The problem: Retype each of the lines below with every character kept the same, and leave the pictures out of your answer.

(Text data extracted from the page)
· · · · ·

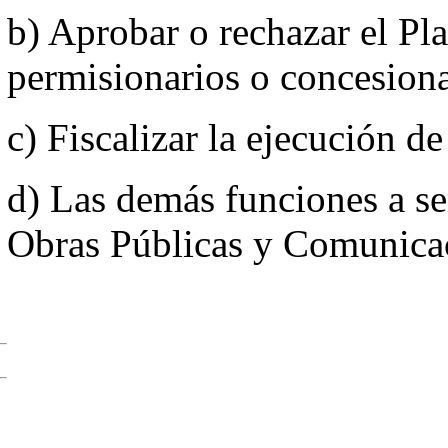
b) Aprobar o rechazar el Pla
permisionarios o concesiona
c) Fiscalizar la ejecución d
d) Las demás funciones a se
Obras Públicas y Comunica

· · · · ·

Problem solution:
b) Aprobar o rechazar el Pla
permisionarios o concesiona
c) Fiscalizar la ejecución d
d) Las demás funciones a se
Obras Públicas y Comunica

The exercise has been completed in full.